Andere Länder sind uns aber dennoch einen Schritt voraus. In Polen, Tschechien, der Slowakei und Ungarn hat sich das politische Spektrum innerhalb weniger Jahre ganz massiv nach rechts verschoben. Echte Linksparteien gibt es fast gar nicht mehr, und wo sie noch solche Namen benutzen, wie die Sozialdemokraten in Tschechien, vertreten sie ausgesprochen nationale Positionen. Diese so genannten „Visegrád-Staaten“ sind ein loser Zusammenschluss von Ländern, der letztlich erst in der Immigrationskrise der Jahre 2015/2016 politisch wirksam geworden ist. Sie opponieren gemeinsam einer weiteren Massenzuwanderung in die EU, sie wollen keinesfalls die zwangsweise Ansiedelung von angeblichen Flüchtlingen auf ihrem Territorium zulassen und sie kämpfen für eine grundsätzliche Kursänderung der europäischen Union.
Das klare Ziel der Visegrád-Länder ist, Einfluß auf die Politik der EU zu nehmen. Österreich und Slowenien sehen sie als natürliche Verbündete, die, wie eventuell andere Länder auch, dieser Vereinigung beitreten könnten. Niemand denkt zur Zeit daran, die EU zu verlassen.
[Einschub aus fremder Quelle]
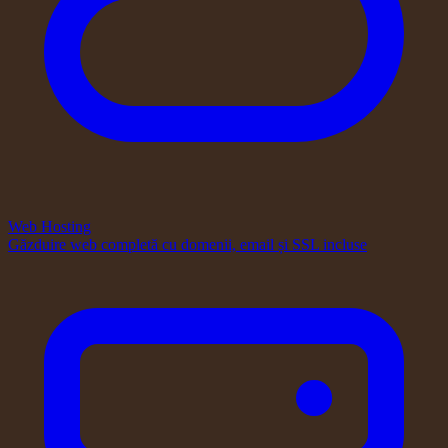
Web Hosting
Găzduire web completă cu domenii, email și SSL incluse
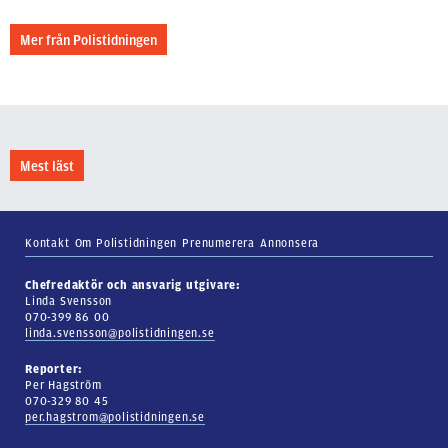
Mer från Polistidningen
Mest läst
Kontakt
Om Polistidningen
Prenumerera
Annonsera
Chefredaktör och ansvarig utgivare:
Linda Svensson
070-399 86 00
linda.svensson@polistidningen.se
Reporter:
Per Hagström
070-329 80 45
per.hagstrom@polistidningen.se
Doch was ist, wenn sich die Entwicklung hin zu einer multiethnischen, multirassischen Gesellschaft, in der die autochthonen Europäer nur mehr eine Minderheit stellen und die Islamisierung droht, in Westeuropa nicht mehr aufhalten läßt, aber die osteuropäischen Staaten diese Entwicklung auf ihrem Territorium keinesfalls zulassen wollen? Die EU wird an dieser Frage vielleicht in zwei Hälften zerbrechen. Wohin sich Österreich dann orientieren sollte, ist leicht zu sagen. Was aber wird aus Deutschland?
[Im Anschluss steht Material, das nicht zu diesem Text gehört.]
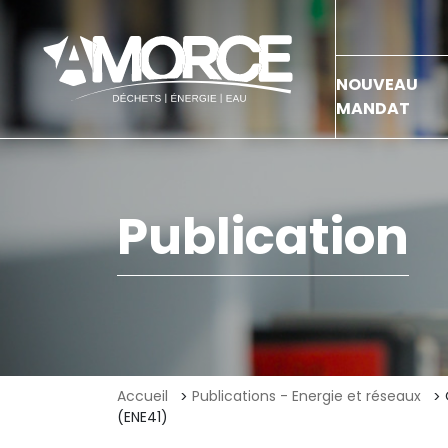
NOUVEAU
MANDAT
Publication
Accueil
Publications - Energie et réseaux
(ENE41)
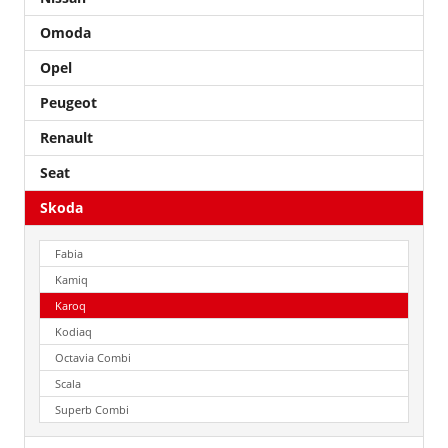
Omoda
Opel
Peugeot
Renault
Seat
Skoda
Fabia
Kamiq
Karoq
Kodiaq
Octavia Combi
Scala
Superb Combi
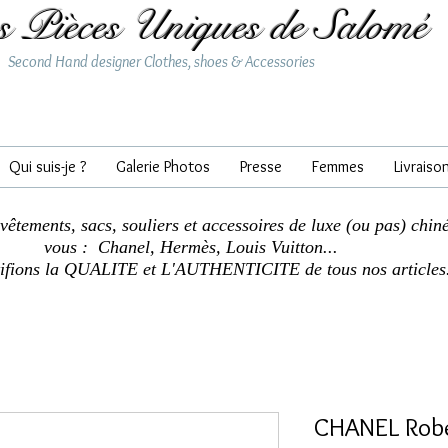
s Pièces Uniques de Salomé
Second Hand designer Clothes, shoes & Accessories
Qui suis-je ?
Galerie Photos
Presse
Femmes
Livraiso
 vêtements, sacs, souliers et accessoires de luxe (ou pas) chin
vous : Chanel, Hermès, Louis Vuitton...
tifions la QUALITE et L'AUTHENTICITE de tous nos articles
CHANEL Robe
Es mag der Tag kommen, wo die Bewahrung der deutschen Einheit und die Bewahrung der deutschen Identität zu Widersprüchen werden. Wer heute den Gedanken einer neuen deutschen Teilung auch nur in den Raum stellt, sieht sich sofort mit dem Vorwurf des „Landesverrats“ konfrontiert. So verständlich das sein mag, so einfach ist die Sache dennoch nicht. Was ist, wenn in den westlichen deutschen Ländern eine Entwicklung unaufhaltsam ist, der sich die östlichen Länder keinesfalls unterwerfen wollen? Auch in einem Krieg muß sich eine Streitmacht manchmal auf ein kleineres Territorium zurückziehen, wenn die Kräfte die Verteidigung des ganzen nicht erlauben.
Der Zerfall Europas hat noch eine zweite Komponente: Westeuropa und insbesondere die USA werden alles tun, eine solche Entwicklung zu verhindern. Ohne entsprechende geopolitische Rückendeckung werden die ostmitteleuropäischen Staaten einen eigenständigen Weg nicht gehen können. Nun gibt es freilich eine Macht im Osten, in deren Interesse eine Spaltung der EU wäre und die die geopolitischen Machtmittel hätte, diese abzusichern. Dagegen bestehen, etwa im Baltikum oder in Polen, historisch bedingt große Ängste vor einem Wiederaufleben russischer Dominanz. Dies ist verständlich, aber Tatsache ist auch, daß ein solcher Weg ohne Rußland nicht gangbar sein wird.